_TASK INSTRUCTIONS_
Format the lines of the listing from the line containing "Tilbar planer T1-KPP 90Cm –" through the end of the listing as a Markdown table with the columns Row and Line, numbering each row and omitting blank lines.

*** Opening GIVEN DATA ***

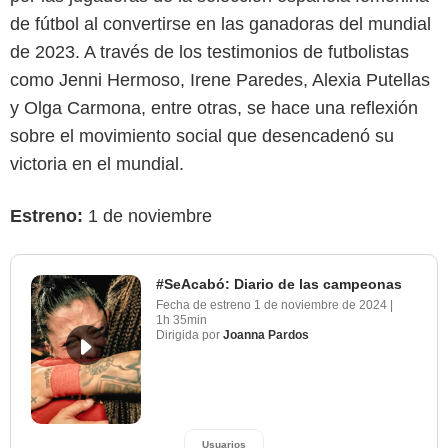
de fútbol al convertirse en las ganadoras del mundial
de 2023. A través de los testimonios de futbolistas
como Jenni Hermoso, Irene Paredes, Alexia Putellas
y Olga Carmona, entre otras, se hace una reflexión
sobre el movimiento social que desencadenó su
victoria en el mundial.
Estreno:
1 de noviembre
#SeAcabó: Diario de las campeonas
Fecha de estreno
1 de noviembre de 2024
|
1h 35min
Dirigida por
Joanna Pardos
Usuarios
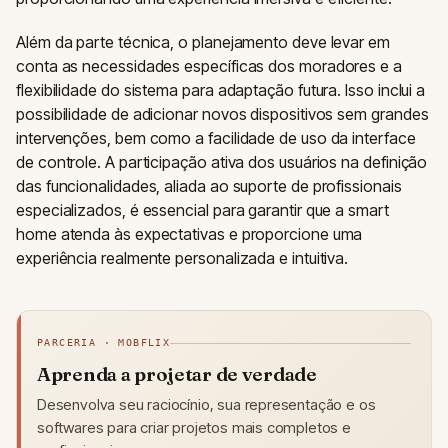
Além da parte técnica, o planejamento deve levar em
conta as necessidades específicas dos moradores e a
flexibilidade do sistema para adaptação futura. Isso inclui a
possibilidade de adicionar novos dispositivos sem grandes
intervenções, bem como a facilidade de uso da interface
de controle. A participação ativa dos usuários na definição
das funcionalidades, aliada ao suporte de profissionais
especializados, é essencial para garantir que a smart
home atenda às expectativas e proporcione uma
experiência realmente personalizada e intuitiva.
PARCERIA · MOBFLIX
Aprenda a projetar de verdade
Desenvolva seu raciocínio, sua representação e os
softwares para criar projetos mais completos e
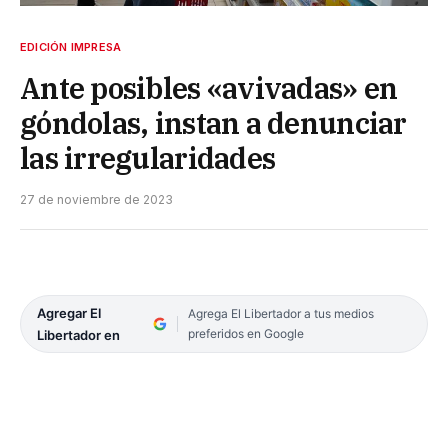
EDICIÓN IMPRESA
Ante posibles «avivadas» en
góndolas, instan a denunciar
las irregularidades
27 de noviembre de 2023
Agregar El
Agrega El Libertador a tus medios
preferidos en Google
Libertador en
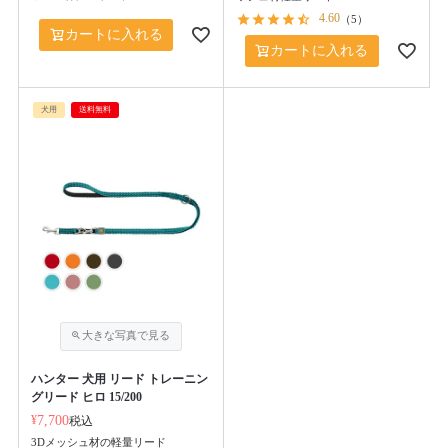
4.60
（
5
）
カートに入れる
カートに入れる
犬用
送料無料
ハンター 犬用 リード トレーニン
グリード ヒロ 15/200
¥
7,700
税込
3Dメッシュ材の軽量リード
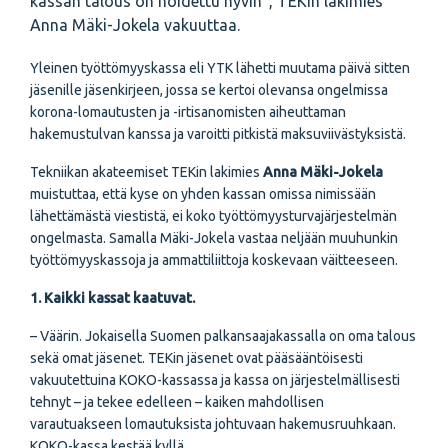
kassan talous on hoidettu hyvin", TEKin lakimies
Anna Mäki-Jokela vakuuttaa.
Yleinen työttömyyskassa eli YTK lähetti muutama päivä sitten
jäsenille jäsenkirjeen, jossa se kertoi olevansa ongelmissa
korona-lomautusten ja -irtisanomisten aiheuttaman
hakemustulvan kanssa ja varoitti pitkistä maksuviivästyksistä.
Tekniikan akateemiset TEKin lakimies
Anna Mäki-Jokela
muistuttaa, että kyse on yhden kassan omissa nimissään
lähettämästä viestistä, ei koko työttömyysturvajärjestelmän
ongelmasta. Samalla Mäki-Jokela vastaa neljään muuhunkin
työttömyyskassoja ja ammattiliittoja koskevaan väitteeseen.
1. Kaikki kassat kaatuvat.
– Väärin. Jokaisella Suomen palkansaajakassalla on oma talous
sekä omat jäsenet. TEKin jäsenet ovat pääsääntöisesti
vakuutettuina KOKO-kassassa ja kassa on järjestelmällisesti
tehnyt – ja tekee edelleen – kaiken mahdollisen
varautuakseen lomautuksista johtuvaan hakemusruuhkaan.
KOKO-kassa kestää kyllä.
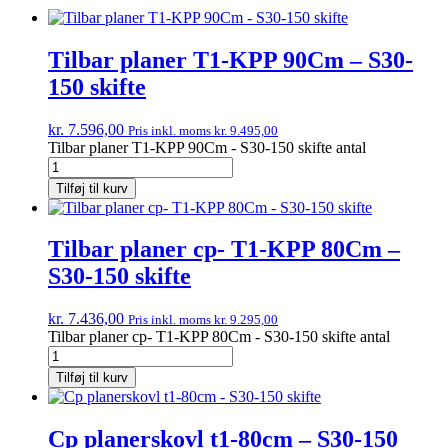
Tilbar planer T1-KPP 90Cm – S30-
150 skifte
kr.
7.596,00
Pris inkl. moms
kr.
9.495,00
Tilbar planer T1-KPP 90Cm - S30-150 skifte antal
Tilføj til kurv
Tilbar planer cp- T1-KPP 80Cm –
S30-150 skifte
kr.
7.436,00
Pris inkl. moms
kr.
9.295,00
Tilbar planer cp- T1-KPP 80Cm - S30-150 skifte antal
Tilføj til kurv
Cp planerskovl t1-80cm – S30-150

*** Closing GIVEN DATA ***

_ANSWER SECTION_
| Row | Line |
|---|---|
| 1 | Tilbar planer T1-KPP 90Cm – S30- |
| 2 | 150 skifte |
| 3 | kr. |
| 4 | 7.596,00 |
| 5 | Pris inkl. moms |
| 6 | kr. |
| 7 | 9.495,00 |
| 8 | Tilbar planer T1-KPP 90Cm - S30-150 skifte antal |
| 9 | Tilføj til kurv |
| 10 | Tilbar planer cp- T1-KPP 80Cm – |
| 11 | S30-150 skifte |
| 12 | kr. |
| 13 | 7.436,00 |
| 14 | Pris inkl. moms |
| 15 | kr. |
| 16 | 9.295,00 |
| 17 | Tilbar planer cp- T1-KPP 80Cm - S30-150 skifte antal |
| 18 | Tilføj til kurv |
| 19 | Cp planerskovl t1-80cm – S30-150 |